=== What is needed ===
Copy out every line of the listing below word for word, leaving out the pictures.
── Supplied information ──
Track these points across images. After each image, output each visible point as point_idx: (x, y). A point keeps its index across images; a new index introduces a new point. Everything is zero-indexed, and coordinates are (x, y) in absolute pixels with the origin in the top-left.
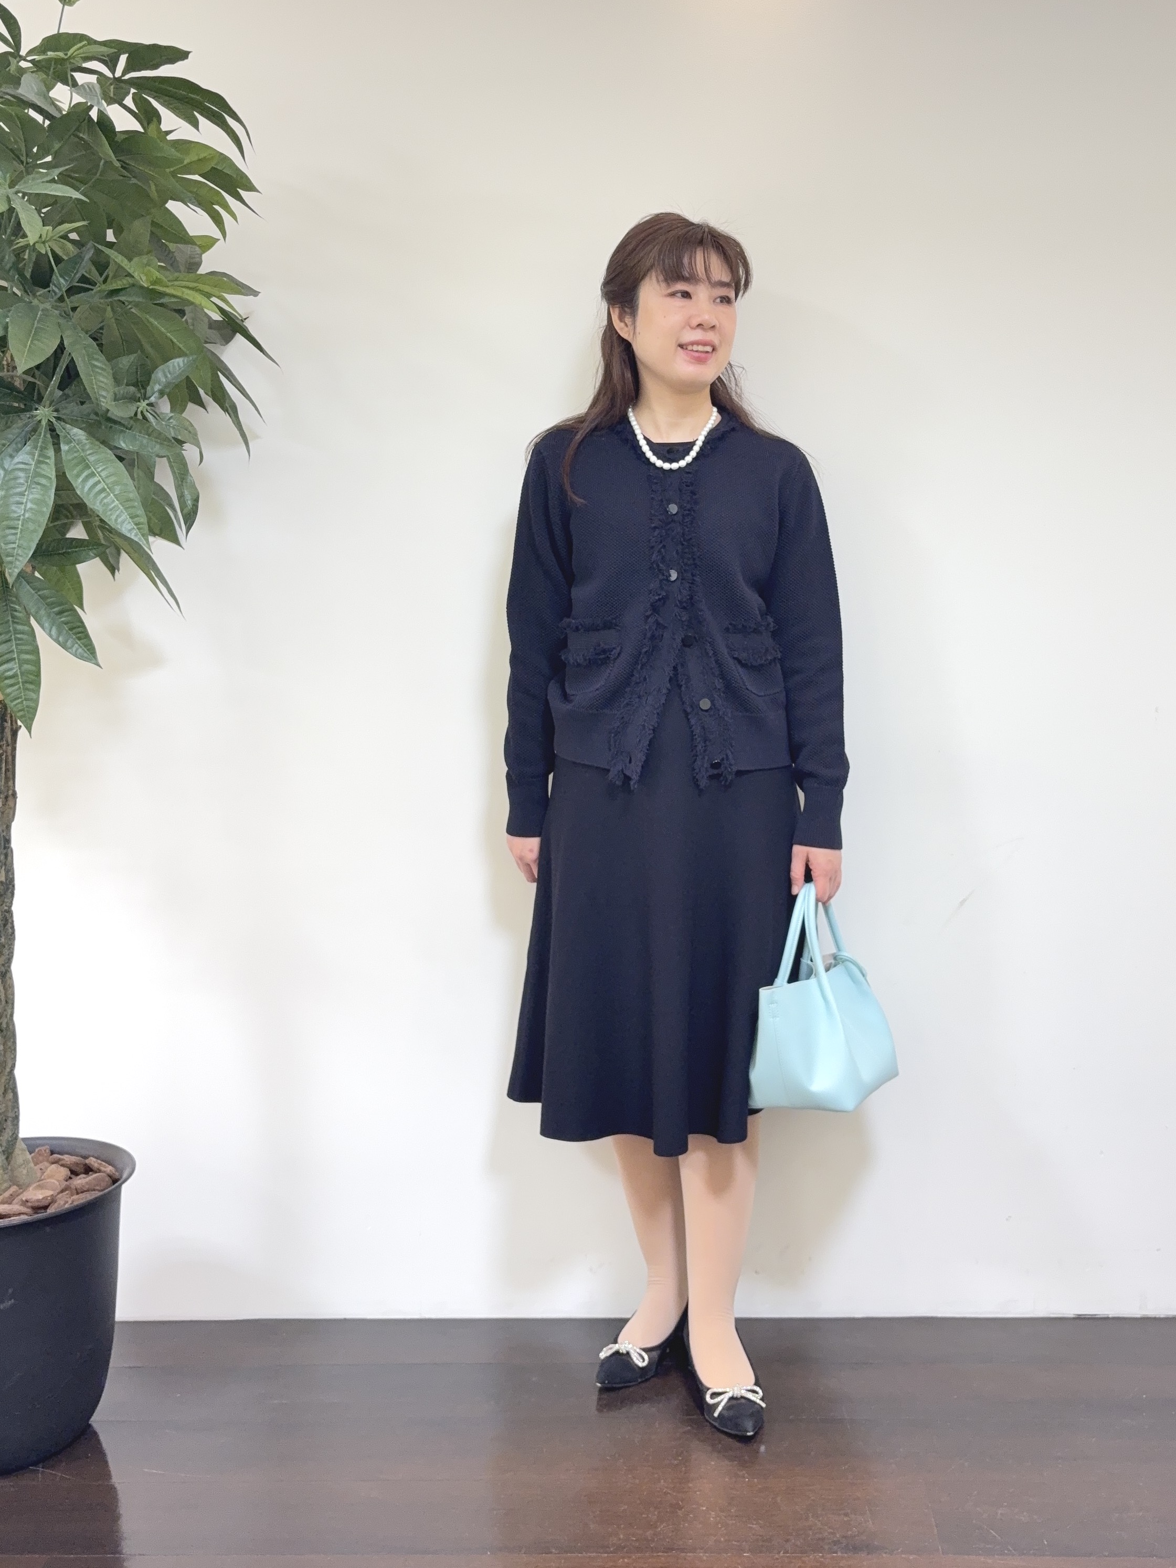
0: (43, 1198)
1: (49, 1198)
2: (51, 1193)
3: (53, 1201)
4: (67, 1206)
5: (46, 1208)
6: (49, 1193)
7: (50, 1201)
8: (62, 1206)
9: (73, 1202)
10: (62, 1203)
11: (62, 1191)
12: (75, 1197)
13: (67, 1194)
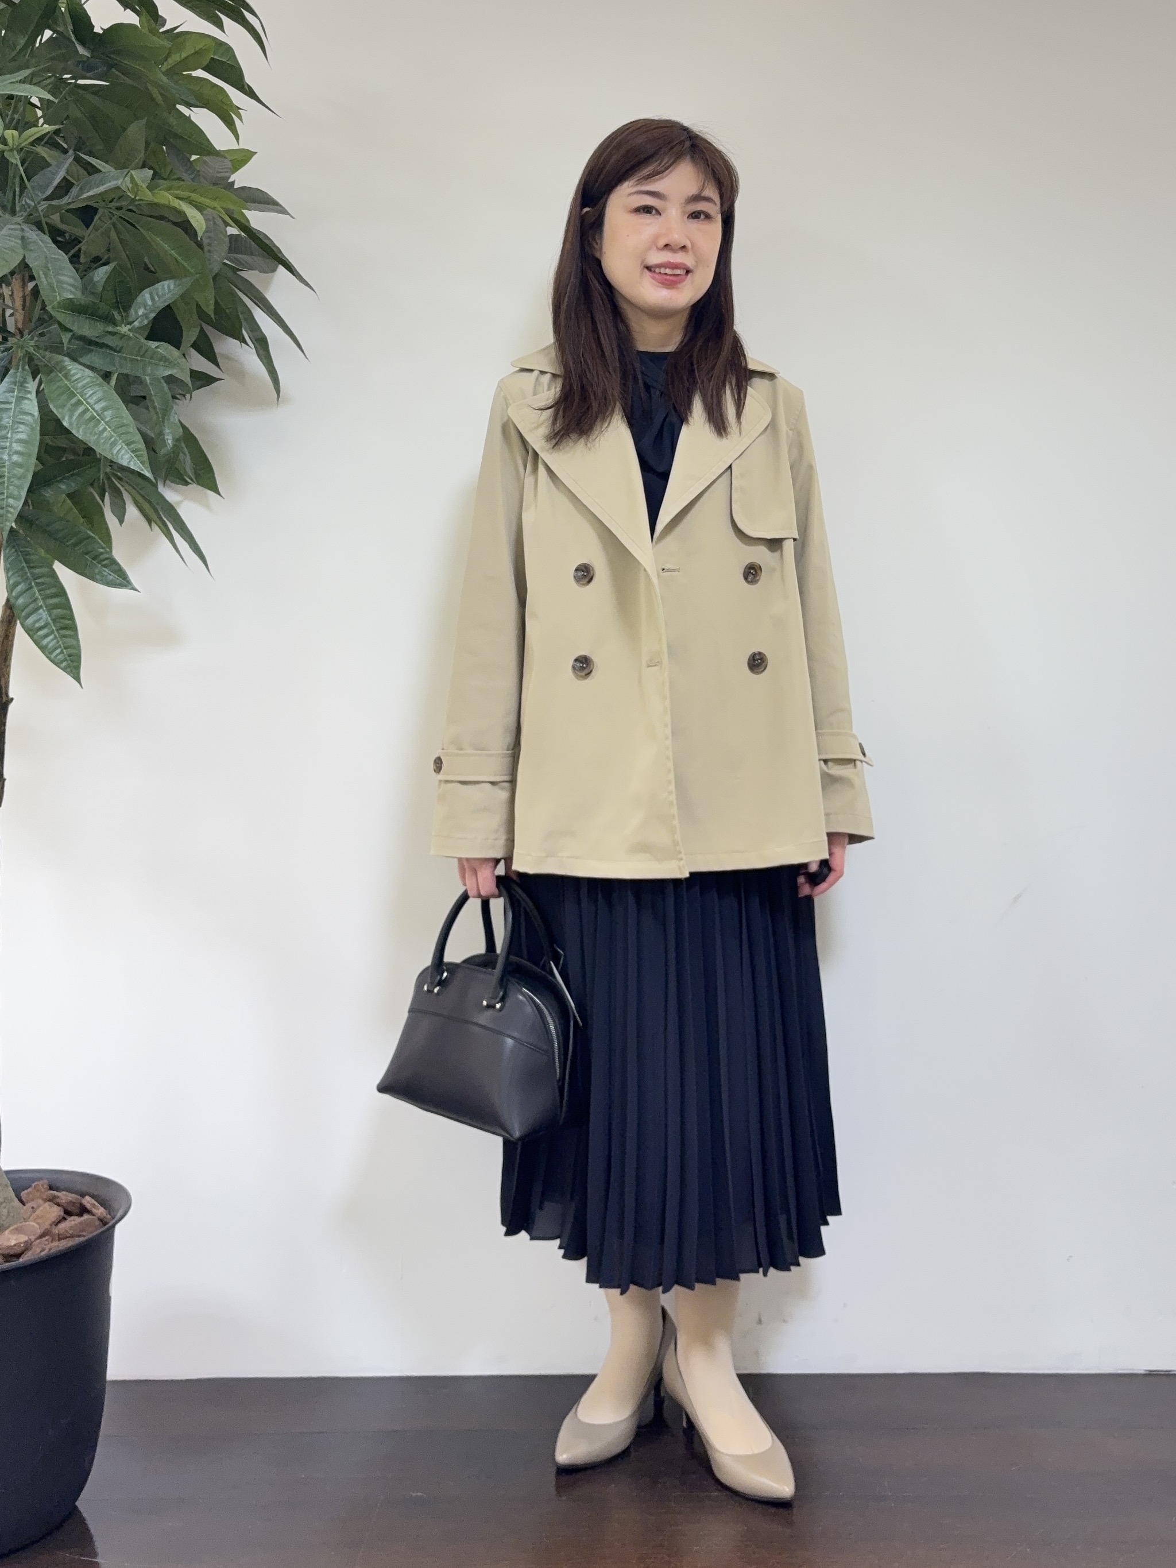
0: (15, 1245)
1: (22, 1245)
2: (25, 1238)
3: (28, 1246)
4: (43, 1254)
5: (18, 1256)
6: (23, 1238)
7: (23, 1248)
8: (37, 1254)
9: (50, 1249)
10: (38, 1250)
11: (41, 1237)
12: (56, 1244)
13: (46, 1240)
───
=== Result below ===
Track these points across images. After each image, output each visible point as point_idx: (x, y). A point keeps its index across images; a new index introduces a new point. Everything is zero-indexed, and coordinates are (x, y) in absolute pixels with the origin in the top-left.
0: (43, 1198)
1: (49, 1198)
2: (51, 1193)
3: (53, 1201)
4: (67, 1206)
5: (46, 1208)
6: (49, 1193)
7: (50, 1201)
8: (62, 1206)
9: (73, 1202)
10: (62, 1203)
11: (62, 1191)
12: (75, 1197)
13: (67, 1194)
0: (15, 1245)
1: (22, 1245)
2: (25, 1238)
3: (28, 1246)
4: (43, 1254)
5: (18, 1256)
6: (23, 1238)
7: (23, 1248)
8: (37, 1254)
9: (50, 1249)
10: (38, 1250)
11: (41, 1237)
12: (56, 1244)
13: (46, 1240)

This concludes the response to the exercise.